Living the lives of serfs

What is so strange about this turn toward corporatism is that it runs counter to the original promise of U.S. business. That promise was to use the vast scale of the U.S. market — especially when compared to the many other, often much smaller national markets — to offer goods to U.S. consumers at very reasonable prices.

That is no longer the case. Business lobbies now have a near-chokehold on the U.S. political process through the corrupting monster that is the system of campaign finance. This form of patronage, which puts politicians of both parties largely at the mercy of corporations and the rich, is a true oddity among civilized nations.

As a result, it is no real exaggeration to say that Americans, by comparison to the citizens and consumers of other advanced countries, are living the lives of serfs. That statement may not apply to the entire 99%, but close to it.

We may not realize it, but — at least when translated to the much higher level of individual freedoms and citizen rights in much of the developed West today — American consumers often find themselves in a truly deplorable position. They have just about as many rights as the serfs did in feudalist, pre-revolutionary Russia.

U.S. health insurance companies continue to treat their customers in essentially the same manner. Back then, the near-almighty landowner always knew best what was good for his serfs and arranged everything, no questions asked.

What emerges from this analysis of the power distribution in the healthcare industry is vitally important for the idea of freedom and individual rights. Given that health care consumes close to a fifth of the nation’s GDP, this one industry not only makes up a vital part of the U.S. economy, it accounts for a very sizable share of American families’ household budgets.

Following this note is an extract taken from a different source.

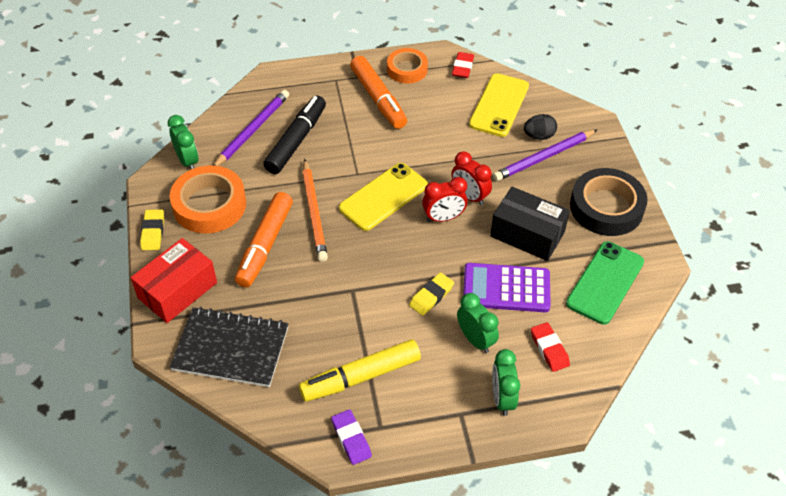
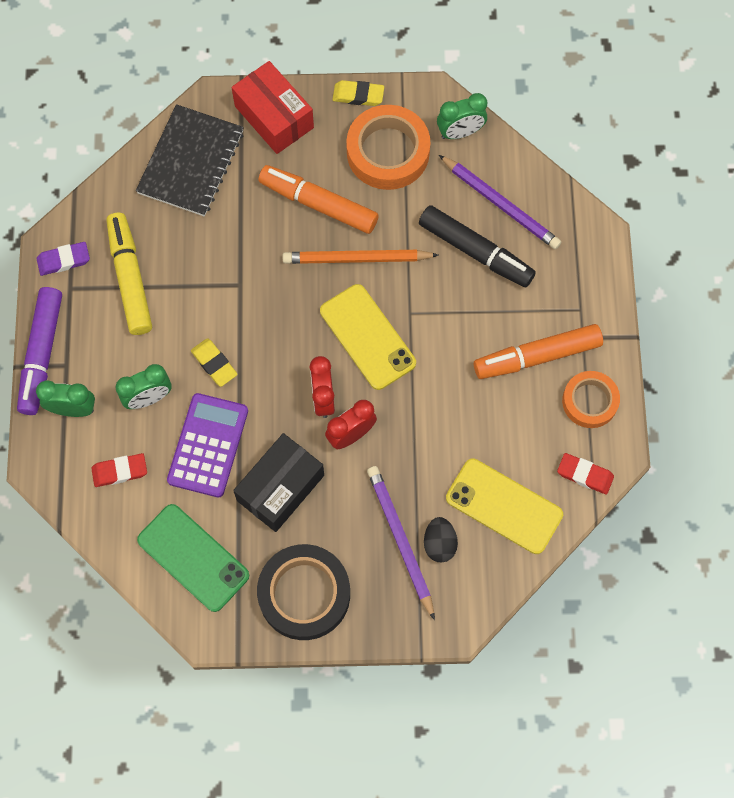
camera: 100 degrees right, 20 degrees up
(455, 437) = (41, 354): none -> purple marker

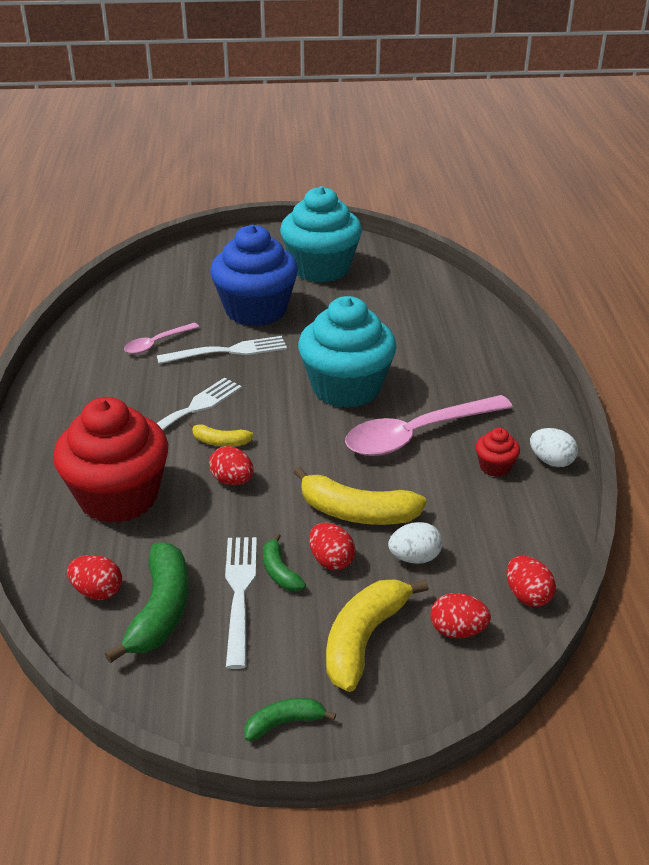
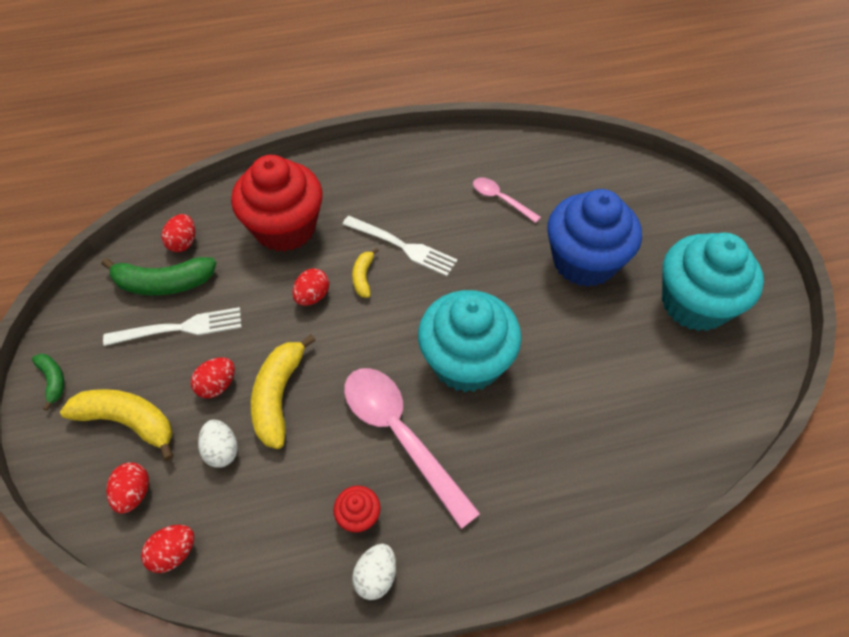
camera: 80 degrees right, 20 degrees up
(227, 351) = (503, 253): white fork -> none
(280, 572) = (204, 350): green banana -> none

Against that backdrop, it is important to rob American conservatives at least of one falsehood. They should not use F.A. Hayek as a crown witness for their desire to act as apologists for their vision of, and desire for, a corporatist state.

Hayek opposed central economic planning for very good reasons. But he did endorse the regulation of business, social welfare legislation and similar “mortal sins” in the eyes of conservatives.

Hayek thought that doctrinaire laissez-faire positions were foolish and, perhaps presciently, even wrote an essay that was entitled Why I Am Not a Conservative.

He concluded that piece sagely by stating: “Conservatism may often be a useful practical maxim, but it does not give us any guiding principles which can influence long-range developments.”

And specifically in the context of health care and social insurance, Hayek wrote in The Road to Serfdom, his most important work:

Nor is there any reason why the state should not assist the individuals in providing for those common hazards of life against which, because of their uncertainty, few individuals can make adequate provision. Where, as in the case of sickness and accident, neither the desire to avoid such calamities nor the efforts to overcome their consequences are as a rule weakened by the provision of assistance — where, in short, we deal with genuinely insurable risks — the case for the state’s helping to organize a comprehensive system of social insurance is very strong…. Wherever communal action can mitigate disasters against which the individual can neither attempt to guard himself nor make the provision for the consequences, such communal action should undoubtedly be taken.

What this makes clear is that Hayek is a victim of post-mortem hijacking. Unlike those who see him today as their government-devouring godfather, he was no scrooge.

Takeaways

U.S. health insurance companies treat their customers essentially in the same manner as the serfs were treated in feudalist, pre-revolutionary Russia.

The analysis of the power distribution in the health care industry is vitally important for the idea of freedom and individual rights.

The real problem is that government is too weak to protect citizens' and consumers' interests.

It is not the American government that oppresses people and their economic needs and desires.

Oppression in America hails from a corporatist state, formed by an unholy alliance between politicians and corporations.